------ Working data
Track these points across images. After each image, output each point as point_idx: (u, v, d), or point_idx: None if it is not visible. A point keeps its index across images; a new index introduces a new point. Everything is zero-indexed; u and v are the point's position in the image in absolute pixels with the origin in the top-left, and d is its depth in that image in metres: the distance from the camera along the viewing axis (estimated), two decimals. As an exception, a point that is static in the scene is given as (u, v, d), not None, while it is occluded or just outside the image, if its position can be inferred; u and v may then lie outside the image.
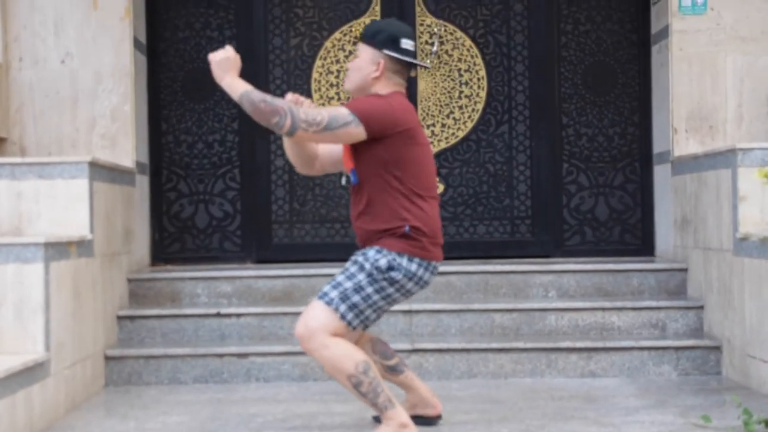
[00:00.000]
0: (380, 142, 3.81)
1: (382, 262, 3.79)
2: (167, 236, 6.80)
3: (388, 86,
------------
A verbatim copy of the data, pictures removed, is the expected result.

# Result of this exercise
Track these points across images. After each image, output each point as point_idx: (u, v, d), or point_idx: None if it is not visible. A point keeps its index across images; a new index introduces a new point. Everything is zero-indexed; u and v are the point's position in the image in absolute pixels with the origin in the top-left, and d is its depth in that image in metres: the distance from the camera along the viewing axis (estimated), two decimals. As an exception, a point that is static in the scene is given as (u, v, d), not None, while it is occluded or just outside the image, if its position can be inferred; u and v may then lie outside the image.
[00:00.000]
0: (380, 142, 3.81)
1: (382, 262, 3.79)
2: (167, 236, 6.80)
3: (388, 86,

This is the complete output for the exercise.